Crime Library: Criminal Minds and Methods

Lana Turner and Johnny Stompanato - Hollywood Homicide

Plan B

Mickey Cohen (CORBIS)
Mickey Cohen
(CORBIS)
Mickey Cohen identified Johnny Stompanato's body, and the former Marine was shipped home and buried with full military honors in Illinois. Then Mickey fell back and regrouped. He knew all about Lana Turner and Johnny Stompanato. In fact, he was the one who helped Johnny gain access to Lana and the muscle behind Stompanato's uncanny ability to know where Lana was and where she was heading. He bankrolled Stompanato's seduction of Lana, not because he was interested in playing Cupid, but because he wanted to use Lana for his own purposes.

She was rich and powerful and he intended to blackmail her. Johnny Stompanato was the one who would help put the plan in place.

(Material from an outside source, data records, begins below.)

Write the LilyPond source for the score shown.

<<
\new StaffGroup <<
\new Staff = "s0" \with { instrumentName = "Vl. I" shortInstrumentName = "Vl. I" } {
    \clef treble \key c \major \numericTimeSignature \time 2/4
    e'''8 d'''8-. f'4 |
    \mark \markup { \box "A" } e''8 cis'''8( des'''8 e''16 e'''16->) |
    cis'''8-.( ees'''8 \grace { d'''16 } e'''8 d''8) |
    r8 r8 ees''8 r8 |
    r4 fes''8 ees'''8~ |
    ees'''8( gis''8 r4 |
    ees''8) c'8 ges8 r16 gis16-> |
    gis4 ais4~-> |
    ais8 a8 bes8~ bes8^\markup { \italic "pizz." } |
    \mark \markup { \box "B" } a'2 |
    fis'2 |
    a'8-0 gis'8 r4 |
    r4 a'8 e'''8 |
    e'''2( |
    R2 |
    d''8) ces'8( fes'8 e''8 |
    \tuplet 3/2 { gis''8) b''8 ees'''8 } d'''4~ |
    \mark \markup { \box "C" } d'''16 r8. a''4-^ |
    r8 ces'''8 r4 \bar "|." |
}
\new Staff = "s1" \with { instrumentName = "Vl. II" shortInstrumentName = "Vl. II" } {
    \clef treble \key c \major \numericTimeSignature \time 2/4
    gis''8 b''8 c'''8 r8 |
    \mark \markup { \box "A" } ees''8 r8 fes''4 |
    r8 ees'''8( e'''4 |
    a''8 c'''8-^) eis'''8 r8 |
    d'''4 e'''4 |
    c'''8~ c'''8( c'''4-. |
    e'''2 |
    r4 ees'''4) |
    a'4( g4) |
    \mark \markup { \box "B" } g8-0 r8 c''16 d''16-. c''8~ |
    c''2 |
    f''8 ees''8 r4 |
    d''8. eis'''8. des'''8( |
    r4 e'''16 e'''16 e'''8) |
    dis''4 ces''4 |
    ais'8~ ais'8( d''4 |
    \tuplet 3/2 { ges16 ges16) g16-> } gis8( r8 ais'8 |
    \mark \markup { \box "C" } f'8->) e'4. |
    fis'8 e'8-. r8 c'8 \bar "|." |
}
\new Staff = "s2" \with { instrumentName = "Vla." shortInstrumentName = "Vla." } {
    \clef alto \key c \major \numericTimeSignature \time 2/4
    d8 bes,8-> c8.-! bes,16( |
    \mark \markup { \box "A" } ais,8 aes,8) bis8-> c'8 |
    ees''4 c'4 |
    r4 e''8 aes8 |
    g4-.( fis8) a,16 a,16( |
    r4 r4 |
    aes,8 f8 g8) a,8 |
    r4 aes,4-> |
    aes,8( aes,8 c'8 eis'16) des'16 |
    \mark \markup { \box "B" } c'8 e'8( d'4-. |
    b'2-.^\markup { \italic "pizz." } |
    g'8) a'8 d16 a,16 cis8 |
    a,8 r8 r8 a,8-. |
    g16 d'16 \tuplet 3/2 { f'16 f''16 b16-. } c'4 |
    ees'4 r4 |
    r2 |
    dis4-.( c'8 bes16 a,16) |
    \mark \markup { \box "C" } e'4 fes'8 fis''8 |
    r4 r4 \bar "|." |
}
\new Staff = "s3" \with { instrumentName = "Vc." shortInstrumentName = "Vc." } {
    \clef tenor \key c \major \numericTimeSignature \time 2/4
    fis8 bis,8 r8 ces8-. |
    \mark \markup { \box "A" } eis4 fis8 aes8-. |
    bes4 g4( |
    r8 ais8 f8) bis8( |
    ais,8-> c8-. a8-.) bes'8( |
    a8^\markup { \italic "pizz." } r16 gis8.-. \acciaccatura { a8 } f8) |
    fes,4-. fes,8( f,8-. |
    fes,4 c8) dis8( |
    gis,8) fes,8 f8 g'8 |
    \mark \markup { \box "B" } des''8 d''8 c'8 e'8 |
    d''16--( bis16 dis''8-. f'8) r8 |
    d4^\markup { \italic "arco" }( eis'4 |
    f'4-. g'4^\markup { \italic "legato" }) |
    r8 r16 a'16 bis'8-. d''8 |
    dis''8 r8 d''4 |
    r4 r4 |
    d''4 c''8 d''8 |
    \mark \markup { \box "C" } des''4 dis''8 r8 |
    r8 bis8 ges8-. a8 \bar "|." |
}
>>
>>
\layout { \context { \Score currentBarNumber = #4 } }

"I can't understand it," Mickey told the press, which was all over him. "I thought she liked him very much. We were happy Cheryl and Johnny and me. We used to go horseback riding together."

Then, after he went to the morgue to retrieve Johnny's body, he talked to the press again.

"I don't like the whole thing," he said. "There's lots of unanswered questions ... I'm going to find some of those answers no matter what happens."

Weeks after the homicide, one of Lana's attorneys stopped by the house with a package. Inside was a series of negatives showing a naked, sleeping Lana Turner. Johnny had taken them.

"He had asked her [Lana's maid] to keep [them] for him just before he met me in England," Lana wrote. "He told Arminda that the contents were extremely valuable to him, and that she should keep it safe until he came to reclaim it."

Other negatives in the roll showed Johnny having sex with another woman.

With a few darkroom tricks, "he could hold them over you for blackmail," Lana's attorney said. Together, they destroyed the negatives and burned them. They flushed the ashes down the toilet.

Mickey wasn't finished yet. The blackmail plan had fallen through, but Mickey knew that Stompanato had kept the love letters he and Lana had exchanged. Cohen dispatched one of his hoods to break into Johnny's apartment and steal them. Then he leaked them to the press. If he wasn't going to make money off Lana Turner, he was damned sure going to arrange it so that she was finished in Hollywood.

The Los Angeles Herald Examiner was the first to break the story, and two days before the inquest they reprinted every word of Johnny's letters to Lana and hers back to him. The letters provided an intimate look at Lana and Johnny's relationship, from steamy early letters talking of "our love, our hopes, our dreams, our sex and longings" (Lana to Johnny) to her pleas for space later on.

"You must let me alone in my 'own world' for a while, to rest, think, rest, think," she wrote to Johnny.

Cohen freely admitted that he leaked the letters.

"I thought it was fair to show that Johnny wasn't exactly 'unwelcome company' like Lana said," he told the Herald Examiner.